What happens to old tifo? | THE SIDELINE

TIFOSWEAT painting a Columbus Crew SC tifo, 2016

The recent, critically acclaimed Mike Birbiglia movie Don’t Think Twice talks about the relative ephemerality of improv theater. It’s created out of impulse, unfolds on stage in an instant, and if works well (or spectacularly doesn’t), it lives on through people’s memories.


In soccer culture, you could say that tifo boast a lot of those qualities, too, with more in common with improv than with other brands of visual art. Social media’s helped preserve some notable tifo displays in recent years, but for the most part, tifo are created in secret, displayed in a few seconds before a match, and then rolled up and taken away.


But then where do old tifo wind up after all that? The answer, unsurprisingly, varies by their creators.


For a number of the supporters’ groups, old works become new tifo, with the cloth repurposed and layered over with paint until it can’t be used anymore.


“We have an extreme hoarder mentality with our tifo,” says Morgan Hughes. He’s one of the primary organizers behind a Columbus Crew SC supporters’ tifo-making collective, bringing volunteers together under the #TIFOSWEAT social media hashtag.


Hughes notes that even though they’re “gigantic, heavy, and take up a lot of space,” the #TIFOSWEAT creatives push their canvases to the limit, with as many as 15 layers of paint on a single canvas. Essentially, they keep recycling until they determine that the canvas can no longer be painted over, stitched through, or otherwise refashioned into other displays.


Because of their size and their weight, Hughes notes that the Crew tifo couldn’t be displayed anywhere short of “an airplane hangar owned by Crew fans.”


But, on occasion, tifo do get to live on beyond their original lives. Lexi Stern, a member of Portland’s Timbers Army, says that most of their tifo displays get painted over for new ones. But some do find new forms.


“Reused pieces have also been used for crowd overheads, or cut into smaller pieces to turn into banners,” she says. “At various times we've also made used fabric pieces available to supporters to take and turn into their own banners or two-sticks.”


In 2012, Timbers Army contracted with a company to convert the Legends display — and a companion piece celebrating the Portland Thorns — into hundreds of bags then sold to fans.


Generally, though, such “upcycling,” as Stern terms it, is rare. Yes, even the Freddy Krueger that Diego Valeri painted a star on, from this year’s “Legends Never Sleep” display, will be (or already has been) painted over.

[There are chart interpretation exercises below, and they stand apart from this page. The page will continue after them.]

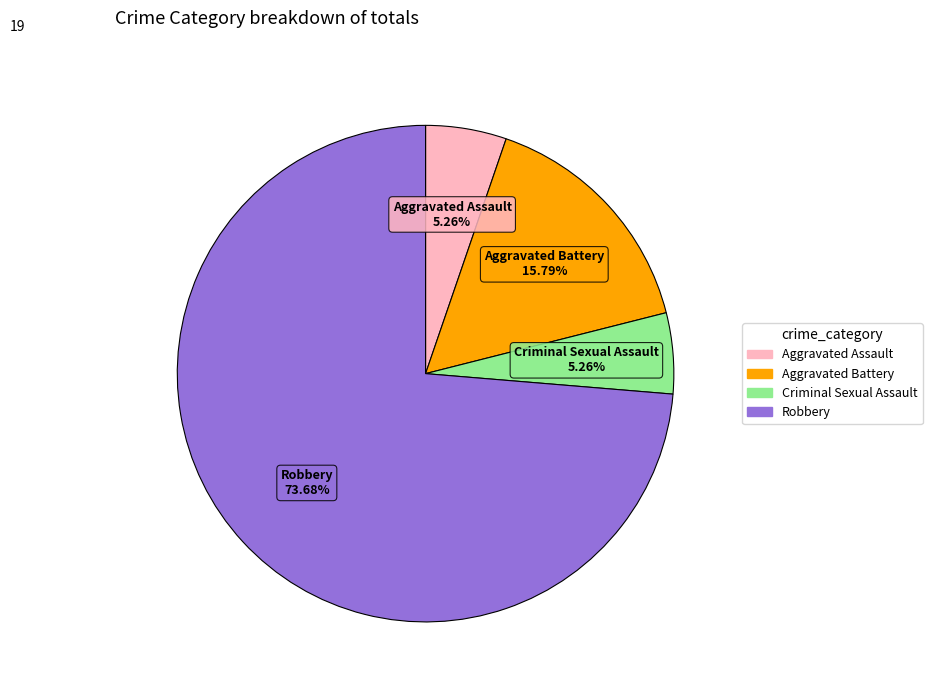

To the nearest percent, what portion does Aggravated Assault represent?

5%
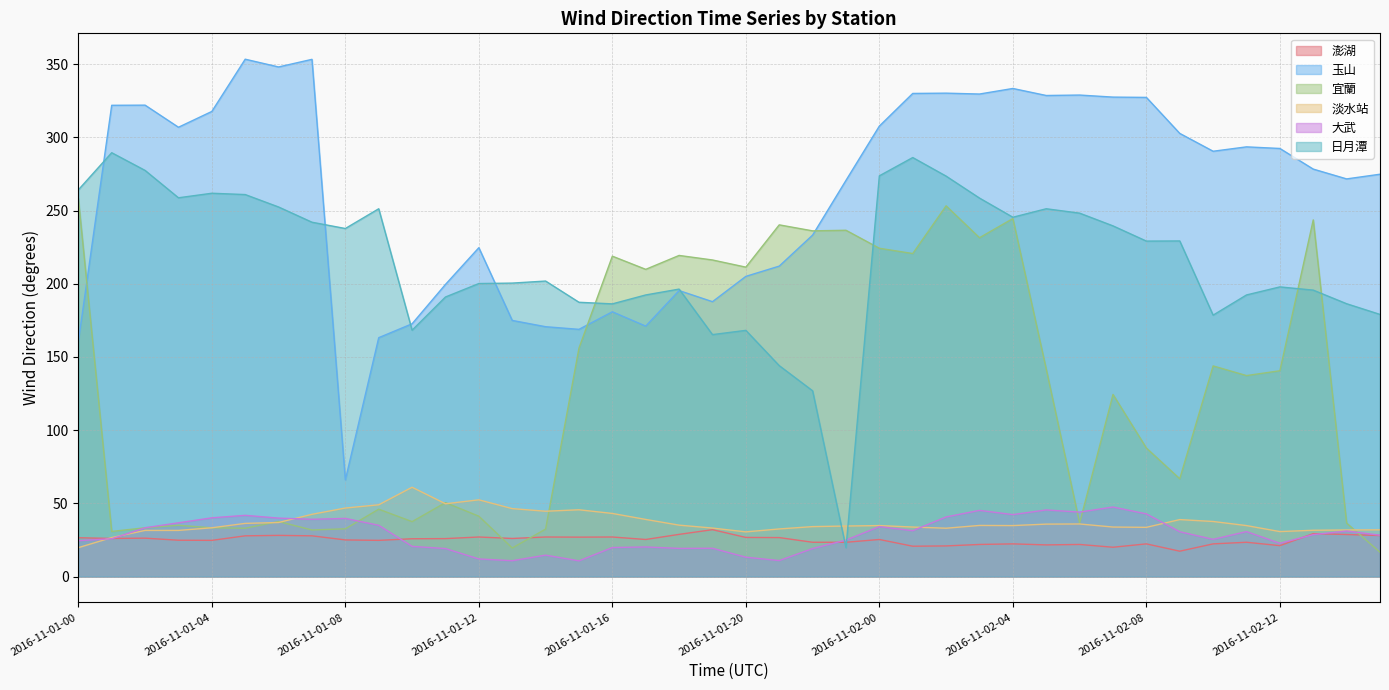

Count the number of categories in the chart.

40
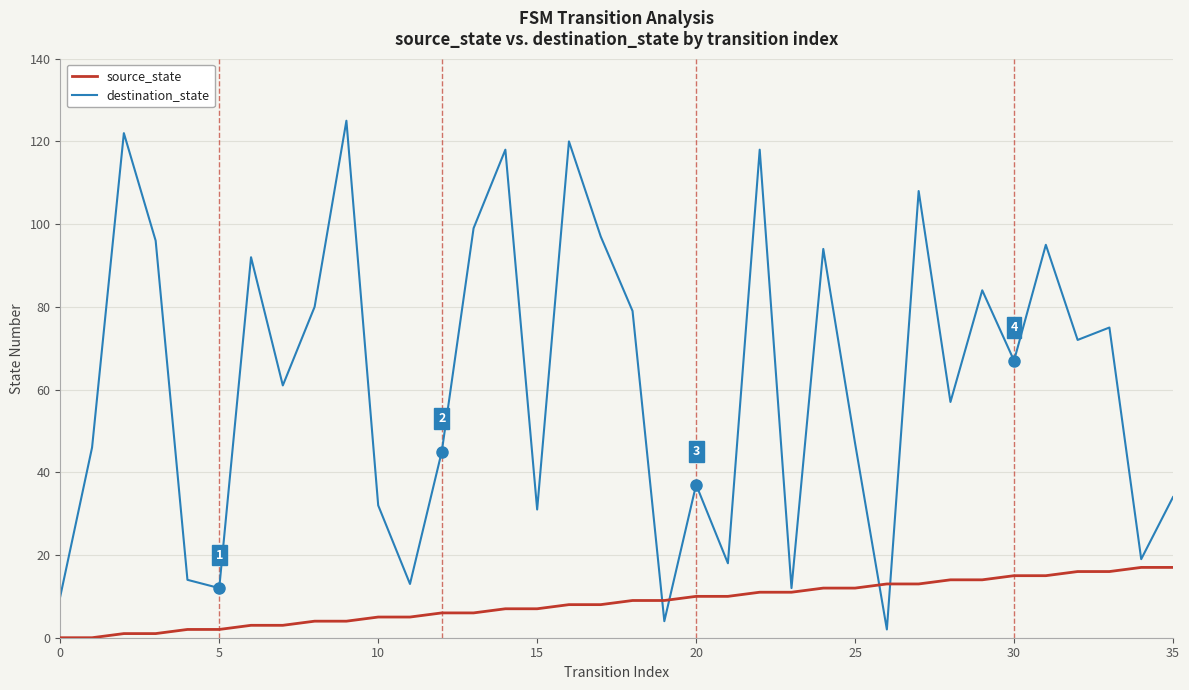

Which series has the largest range (max minus min)?

destination_state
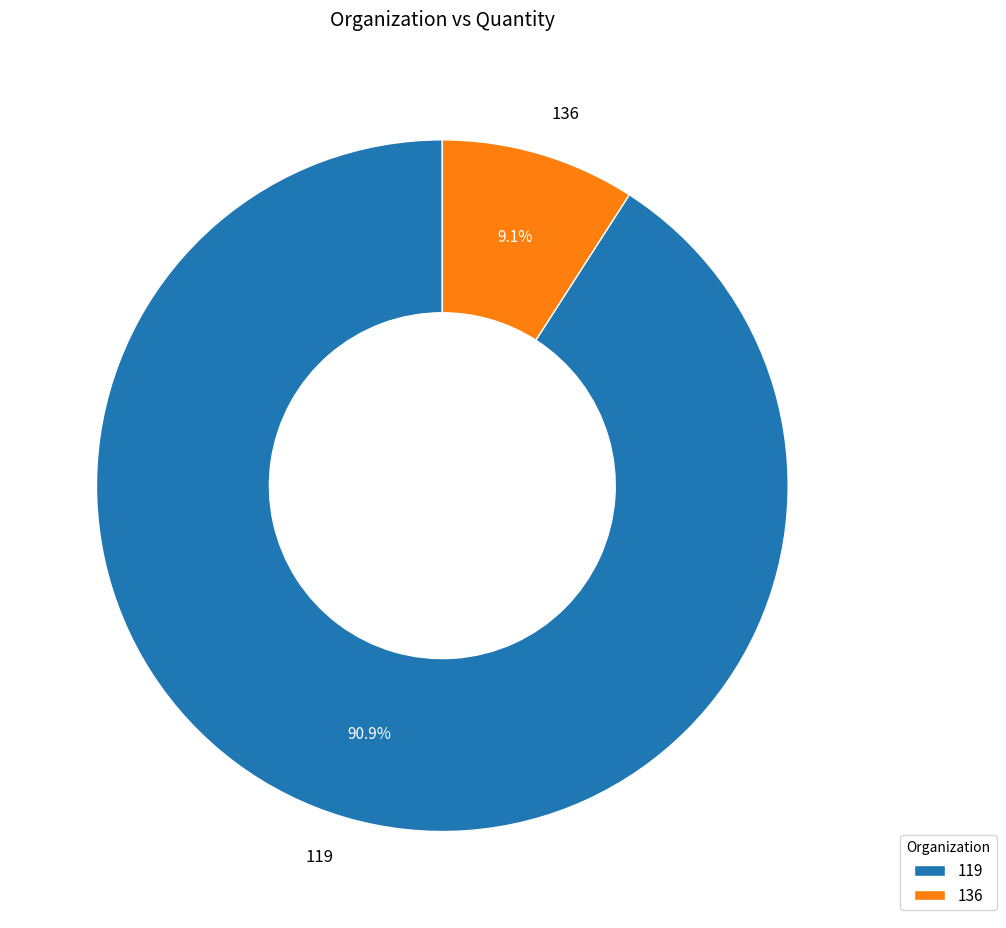

Is there a majority slice in this chart?

Yes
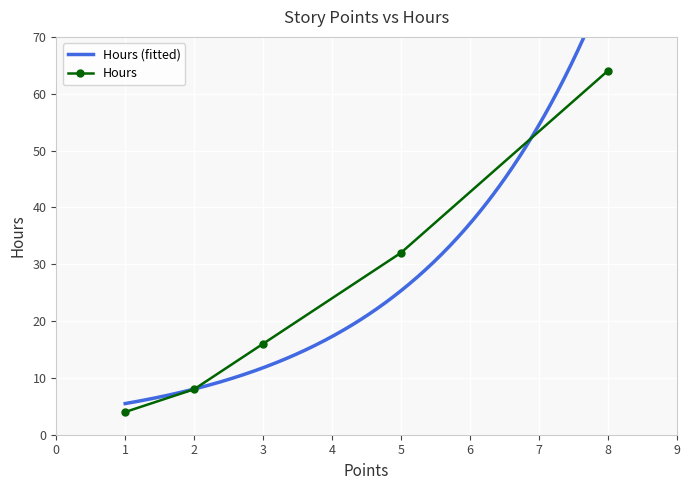

Is it true that the value at 3 is 26?

False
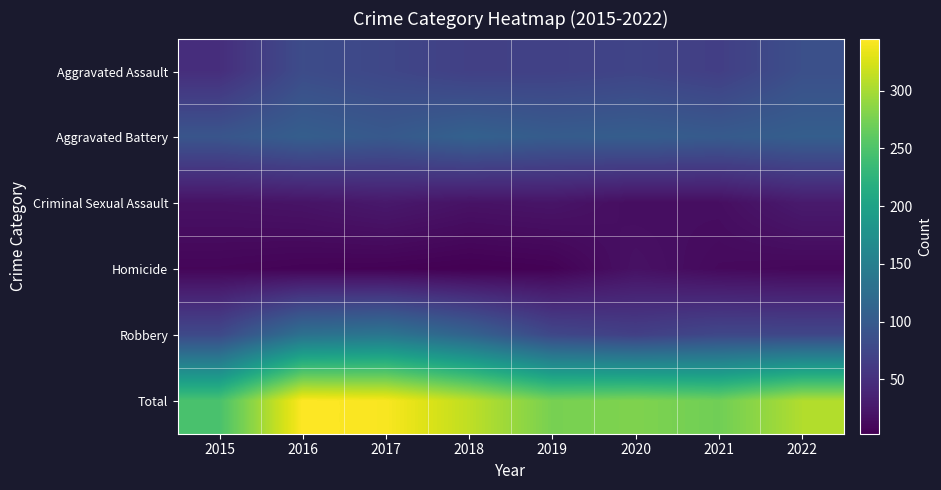

Reading left to right, transcribe all the data shown in this chart.

Aggravated Assault: 2015=48	2016=82	2017=76	2018=68	2019=69	2020=73	2021=66	2022=86
Aggravated Battery: 2015=93	2016=105	2017=98	2018=109	2019=102	2020=104	2021=100	2022=105
Criminal Sexual Assault: 2015=19	2016=21	2017=26	2018=20	2019=22	2020=15	2021=16	2022=28
Homicide: 2015=8	2016=6	2017=5	2018=3	2019=5	2020=19	2021=12	2022=10
Robbery: 2015=79	2016=131	2017=137	2018=112	2019=77	2020=68	2021=77	2022=76
Total: 2015=247	2016=345	2017=342	2018=312	2019=275	2020=279	2021=271	2022=305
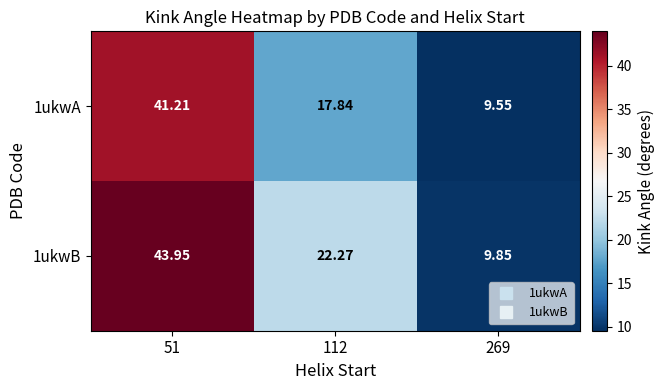

At 269, list the series in order from smallest to largest.

1ukwA, 1ukwB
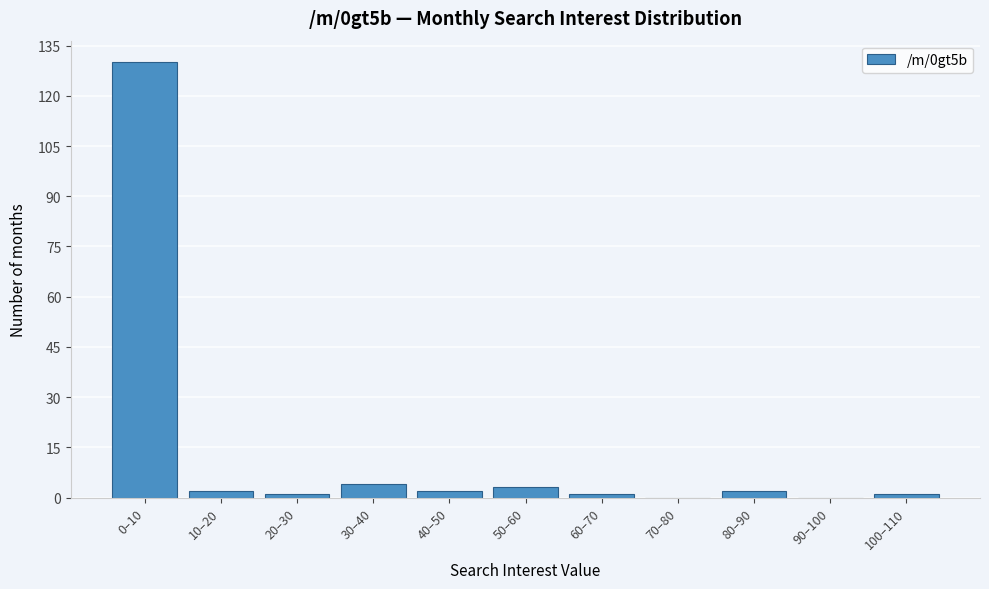

Reading right to left, list all the values displayed in this chart.

100–110=1	90–100=0	80–90=2	70–80=0	60–70=1	50–60=3	40–50=2	30–40=4	20–30=1	10–20=2	0–10=130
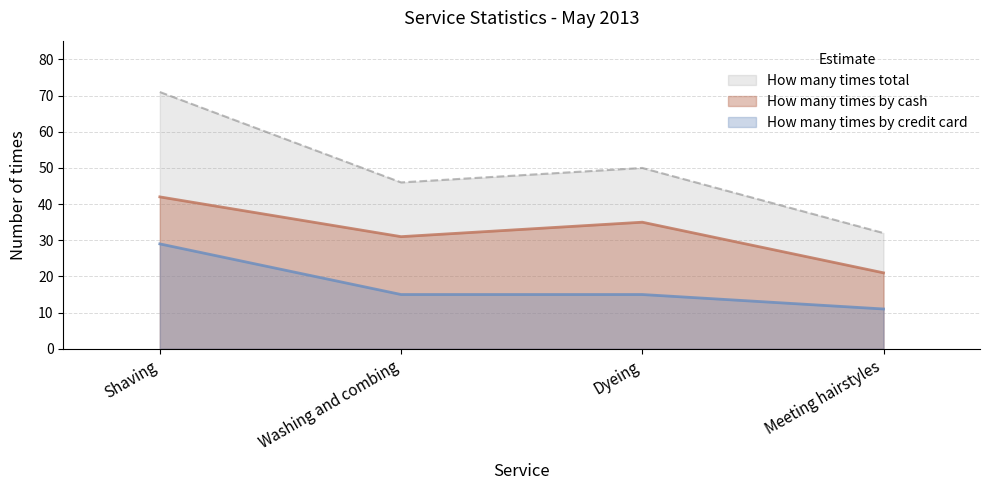

Rank the series at Meeting hairstyles from highest to lowest value.

How many times total, How many times by cash, How many times by credit card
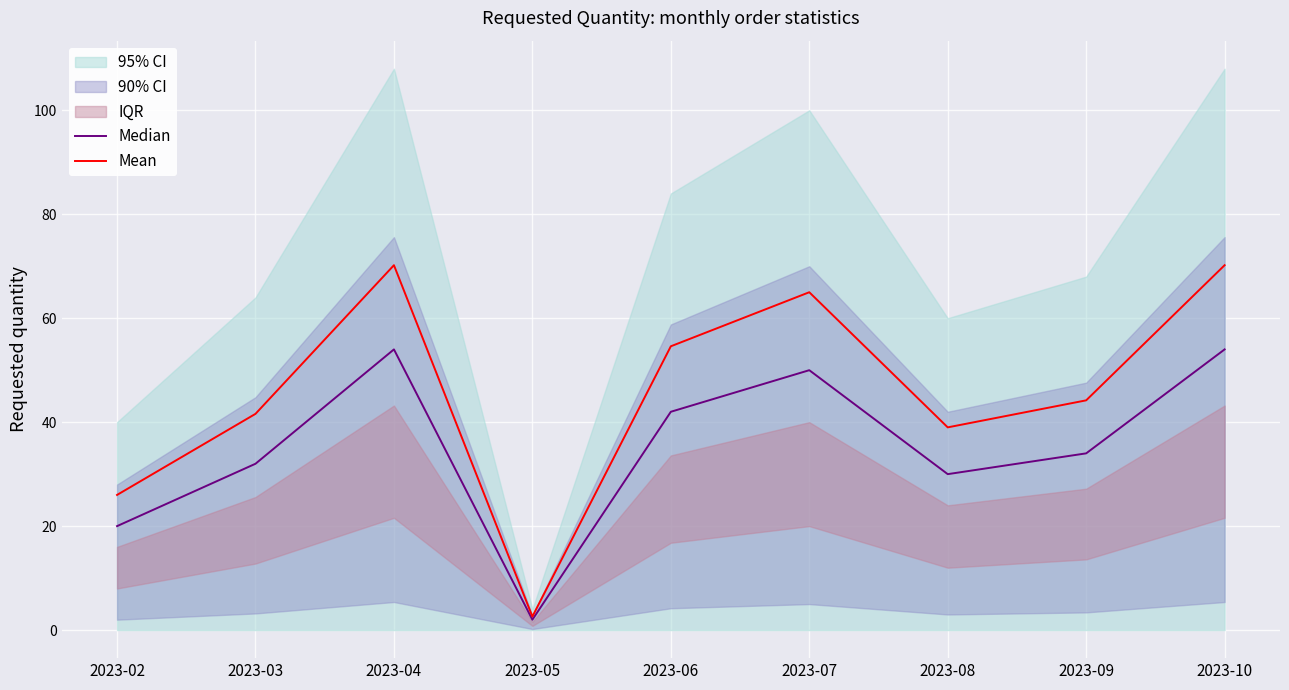

At which label does Median first exceed 34?

2023-04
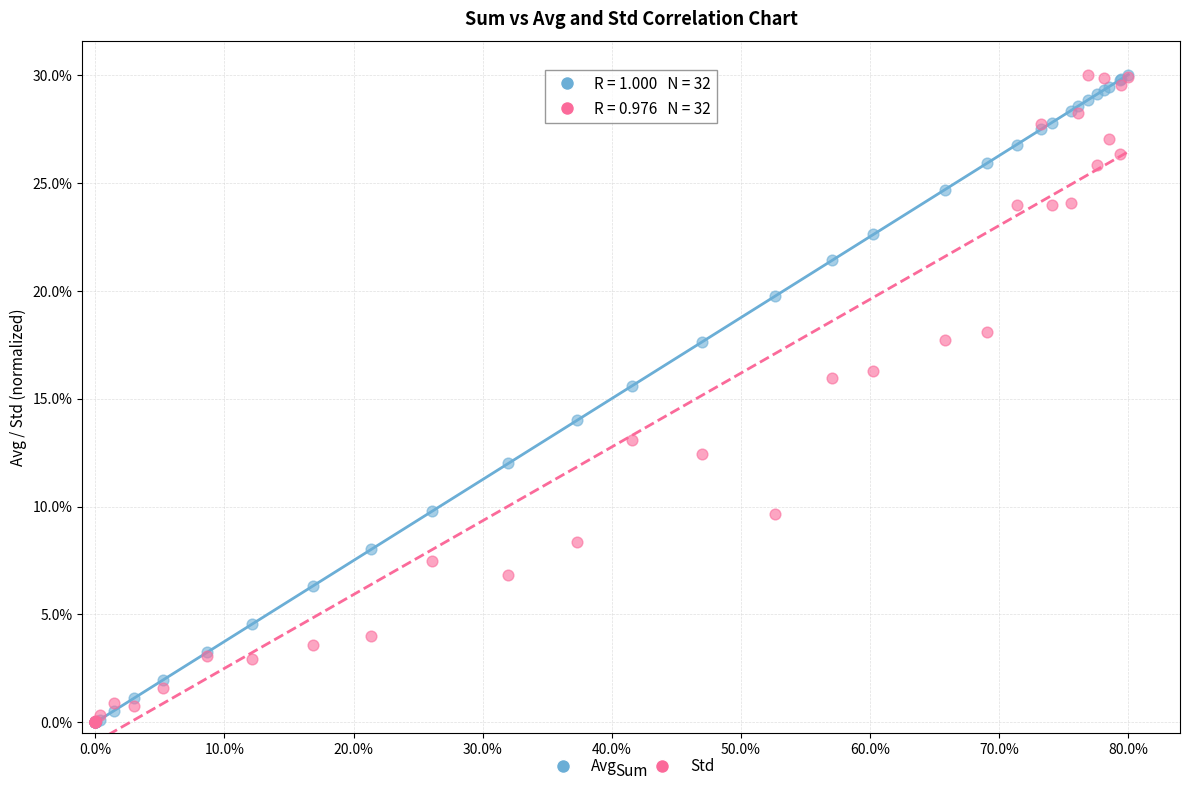

In the Std series, what Y value is closest to 15?

15.9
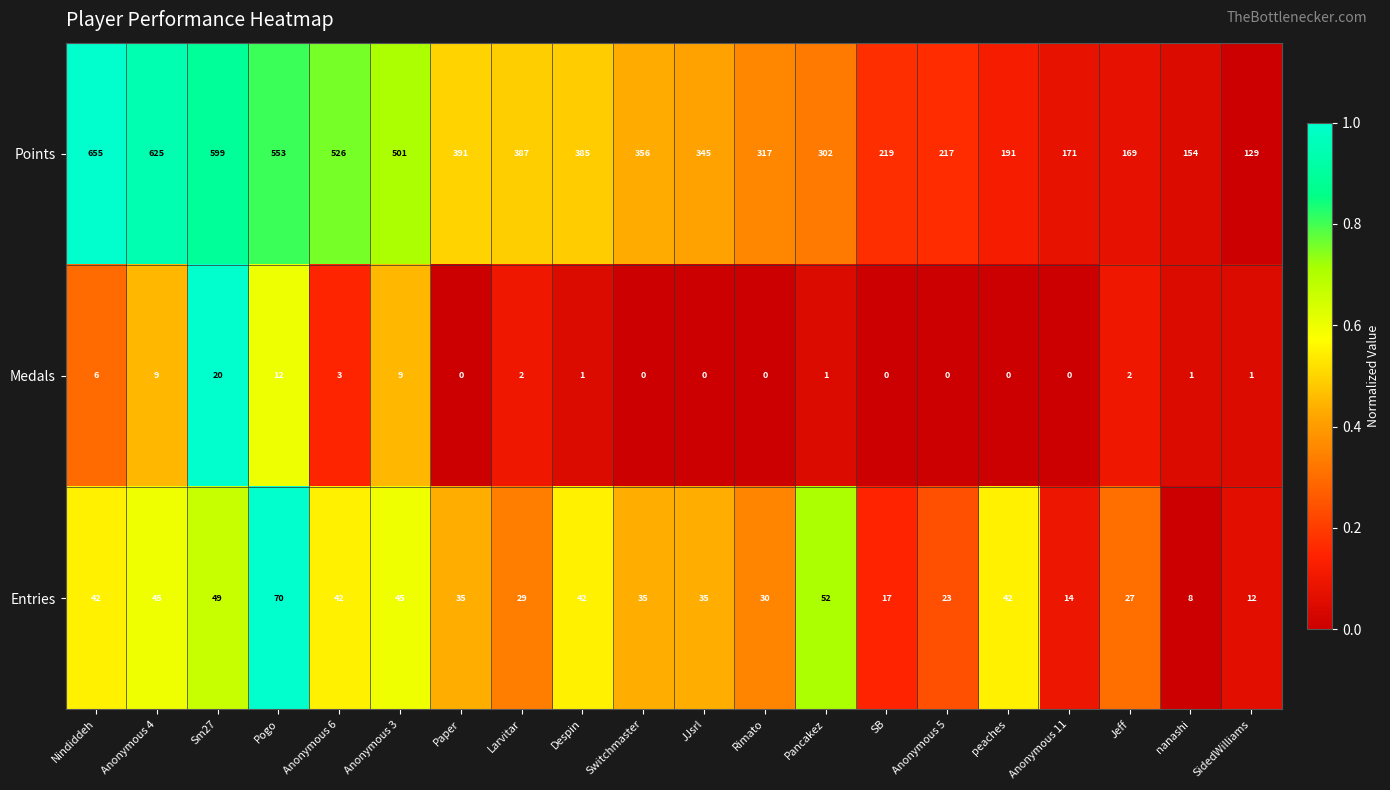

What is the total value across all series at SB?

236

On the other side of Cascadia, the Vancouver Whitecaps supporters’ group Vancouver Southsiders also repurpose materials as much as possible. That’s for what the group’s director of stadium operations, Marisa Barbetta, says are both environmental and cost reasons.


“We collect color cards or panels after the match, and those that aren't too beer-soaked or mustard-stained will be kept for the next panel display,” says Paul Sabourin-Hertzog, the Southsiders’ vice president and director of internal communications. “Some of our larger displays have been stitch-ripped to be resewn in other large displays, or cut up into smaller pieces for a second life as railing banners, flags or two sticks. Our flag displays see the most use, as the poles and flags are kept in our sections as loaners for those that want something to wave at home games.”


Meanwhile, one of MLS’s tifo pioneers, Srdan Bastaic of D.C. United supporters' group District Ultras, says that while they made early efforts to save tifo, those old tifo were never reused, and they deemed that not cost-effective.


Now most of their tifo displays get retired to the trash, though they have passed some of them on the team. “Some players have asked for specific pieces, and the D.C. United front office hung some of them on the lower walls of RFK,” Bastaic says.


Meanwhile, Hughes and the #TIFOSWEAT crew recently had to move the site of their tifo-making operations – and the industrial bins full of the few remaining old displays. They now live in bins on MAPFRE Stadium grounds, but after that, he says, he doesn’t know where they might finally rest.


“I’m leaving it for the next generation,” Hughes says. “They can figure out what to do with it.”